Are Tips Included in the Earnings Subject to Social Security Premium?
According to Law No. 5510, wages are defined as the gross amount paid in cash on an hourly, daily, weekly, monthly, or yearly basis with continuity. Therefore, if the employee's wage consists solely of tips, it will qualify as wages under social security law and be included in the earnings subject to premiums. A significant aspect here is that the tip amount given to the employee must not fall below the legal minimum wage. As stipulated in Article 39 of the Labor Law No. 4857, wages lower than the minimum wage cannot be paid to employees. In this case, the employer is legally obligated to make up the difference between the tip amount and the minimum wage.
On the other hand, especially in restaurant and dining establishments, employees may also work for a fixed salary plus tips (percentage). The scope of earnings subject to premiums is detailed in Article 80 of Law No. 5510. The earnings subject to premiums for insured individuals within the scope of paragraph (a) of the first clause of Article 4 of the law are determined as follows
In calculating the earnings subject to premiums;
- The wages earned,
- Payments made within the month from premiums, bonuses, and all kinds of similar entitlements, as well as amounts paid by employers for private health insurance and individual pension plans for the insured,
- Payments made within the month to the insured based on decisions by administrative or judicial authorities as earnings specified in (1) and (2) above,
are taken as the gross total.
In the same article, paragraph (c) of the first clause lists the exceptions to the earnings subject to premiums one by one. There is no regulation within the paragraph content stating that tip payments are excluded from earnings subject to premiums. Therefore, when determining the scope of earnings subject to premiums, considering the provision in paragraph (c) of the first clause of Article 80, which frequently refers to all payments, regardless of their name, being subject to premiums except for the exceptions specified in paragraph (b), it is clear that tip amounts will be included in the earnings subject to premiums.
Conclusion
As detailed above, tips constitute an important element of the employment relationship, especially in local restaurants, hotels, and similar workplaces. The non-payment of tips by the employer, their unpredictability, and various other factors often lead to disputes in the employment relationship, frequently resulting in legal actions. Additionally, inspections by the Ministry of Labor and Social Security and administrative actions by the Social Security Institution can result in sanctions.

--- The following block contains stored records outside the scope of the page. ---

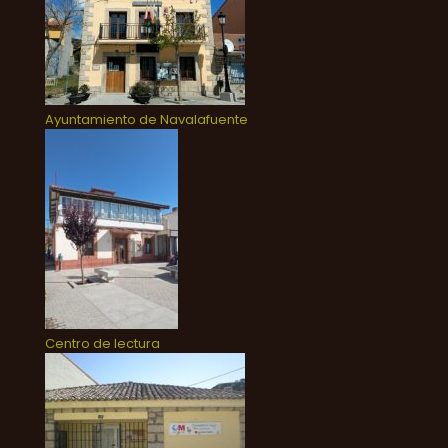
Ayuntamiento de Navalafuente
Centro de lectura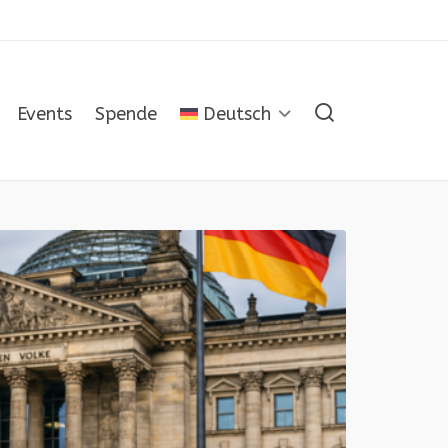
Events
Spende
Deutsch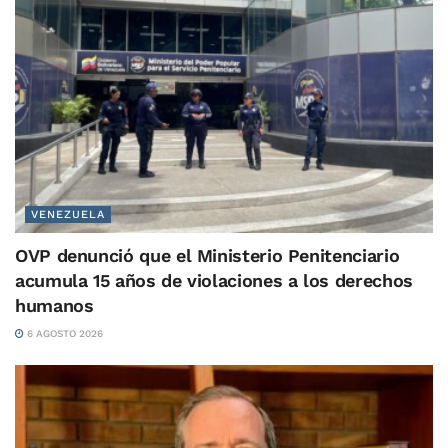
VENEZUELA
OVP denunció que el Ministerio Penitenciario
acumula 15 años de violaciones a los derechos
humanos
6 AGOSTO 2026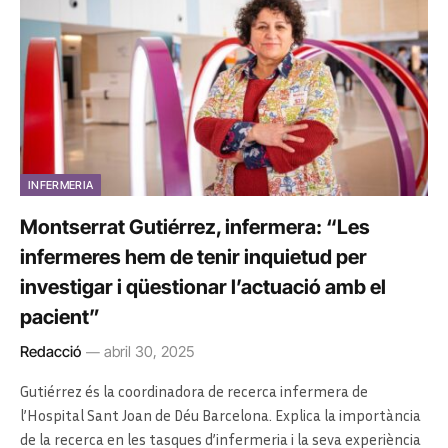
INFERMERIA
Montserrat Gutiérrez, infermera: “Les
infermeres hem de tenir inquietud per
investigar i qüestionar l’actuació amb el
pacient”
Redacció
abril 30, 2025
Gutiérrez és la coordinadora de recerca infermera de
l’Hospital Sant Joan de Déu Barcelona. Explica la importància
de la recerca en les tasques d’infermeria i la seva experiència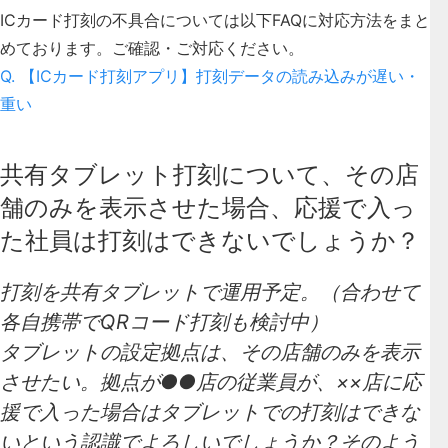
ICカード打刻の不具合については以下FAQに対応方法をまと
めております。ご確認・ご対応ください。
Q. 【ICカード打刻アプリ】打刻データの読み込みが遅い・
重い
共有タブレット打刻について、その店
舗のみを表示させた場合、応援で入っ
た社員は打刻はできないでしょうか？
打刻を共有タブレットで運用予定。（合わせて
各自携帯でQRコード打刻も検討中）
タブレットの設定拠点は、その店舗のみを表示
させたい。拠点が●●店の従業員が、××店に応
援で入った場合はタブレットでの打刻はできな
いという認識でよろしいでしょうか？そのよう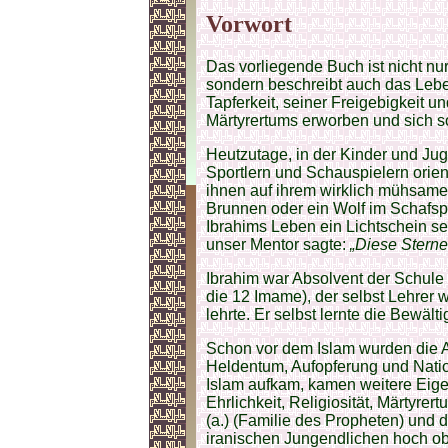
Vorwort
Das vorliegende Buch ist nicht nu
sondern beschreibt auch das Lebe
Tapferkeit, seiner Freigebigkeit un
Märtyrertums erworben und sich s
Heutzutage, in der Kinder und Jug
Sportlern und Schauspielern orie
ihnen auf ihrem wirklich mühsame
Brunnen oder ein Wolf im Schafsp
Ibrahims Leben ein Lichtschein se
unser Mentor sagte:
„Diese Sterne
Ibrahim war Absolvent der Schul
die 12 Imame), der selbst Lehrer 
lehrte. Er selbst lernte die Bewäl
Schon vor dem Islam wurden die Att
Heldentum, Aufopferung und Nati
Islam aufkam, kamen weitere Eig
Ehrlichkeit, Religiosität, Märtyrert
(a.) (Familie des Propheten) und 
iranischen Jungendlichen hoch o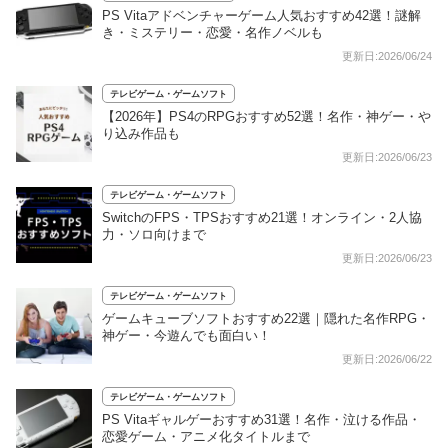
PS Vitaアドベンチャーゲーム人気おすすめ42選！謎解
き・ミステリー・恋愛・名作ノベルも
更新日:2026/06/24
テレビゲーム・ゲームソフト
【2026年】PS4のRPGおすすめ52選！名作・神ゲー・や
り込み作品も
更新日:2026/06/23
テレビゲーム・ゲームソフト
SwitchのFPS・TPSおすすめ21選！オンライン・2人協
力・ソロ向けまで
更新日:2026/06/23
テレビゲーム・ゲームソフト
ゲームキューブソフトおすすめ22選｜隠れた名作RPG・
神ゲー・今遊んでも面白い！
更新日:2026/06/22
テレビゲーム・ゲームソフト
PS Vitaギャルゲーおすすめ31選！名作・泣ける作品・
恋愛ゲーム・アニメ化タイトルまで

This uncertainty poses potential future risks for employers. Therefore, regardless of how tips are distributed (whether under the employer's control or paid directly by customers to employees), employers should take special measures in this regard. Internal workplace regulations should be established in accordance with the rules specified in the Law and regulations to ensure the distribution and recording of tips. These regulations should be fair, transparent, and acceptable to employees. Payments made in accordance with the fundamental principles of Labor Law and Social Security Law and current Supreme Court precedents should be documented, and necessary notifications to official institutions should be made accordingly.
Following these evaluations, a policy that meets the specified criteria and is implementable at the workplace can help maintain workplace harmony and prevent potential future sanctions against the employer.